Au milieu des années 1950, les droits F-11 Husky passèrent aux mains d’un homme d’affaires de Vancouver qui mit sur pied l’entreprise Husky Aircraft. Reprenant une solution initialement envisagée par Fairchild, cette nouvelle entreprise tenta de régler le problème de sous-motorisation du Husky en remplaçant le Pratt & Whitney Wasp Jr (450CH) d’origine avec un moteur plus puissant, soit un Alvis Leonides (550CH). Malgré des performances ainsi améliorées, le fait que le F-11-2 Husky soit le seul avion de brousse nord-américain muni d’un moteur britannique n’enchanta guère les pilotes et les mécanos. Obtenir des pièces de rechange pour un moteur aussi exotique dans le fin fond des Territoires du Nord-Ouest, du Yukon ou de l’Alaska pouvant s’avérer difficile, le Super Husky ne connût guère plus de succès. Seule une demi-douzaine de F-11-1 furent ainsi reconvertis et la production du Husky ne fut jamais relancée. Attirant les regards par leur silhouette inhabituelle, de rares F-11 Husky besognèrent tout de même jusqu’au début des années 1980.
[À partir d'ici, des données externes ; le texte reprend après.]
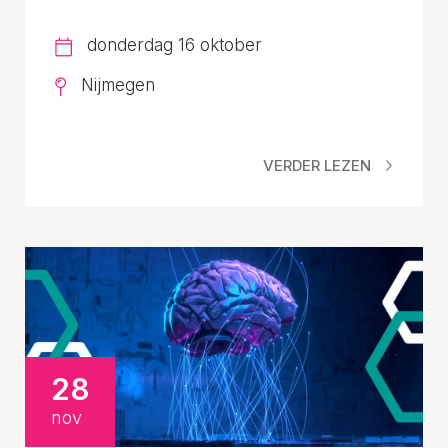
donderdag 16 oktober
Nijmegen
VERDER LEZEN
28
nov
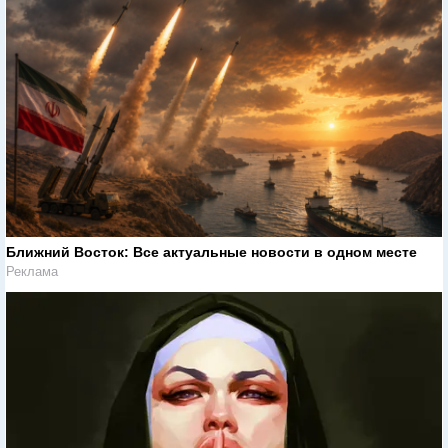
Ближний Восток: Все актуальные новости в одном месте
Реклама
Ainsi prit fin la saga du F-11 Husky qui aurait pu devenir un des avions de brousse canadiens les plus réussis du 20ème siècle, n’eût été de décisions malheureuses pour sa motorisation. Ironie du sort, un grand nombre de DHC-2 Beaver poursuivent leur carrière à ce jour, alors que le F-11 Husky est devenu une pièce de musée. On peut en admirer un exemplaire au Canadian Bushplane Heritage Centre situé à Sault Ste. Marie en Ontario, alors qu’un autre est préservé dans la collection de réserve du Musée de l’aviation et de l’espace du Canada à Ottawa.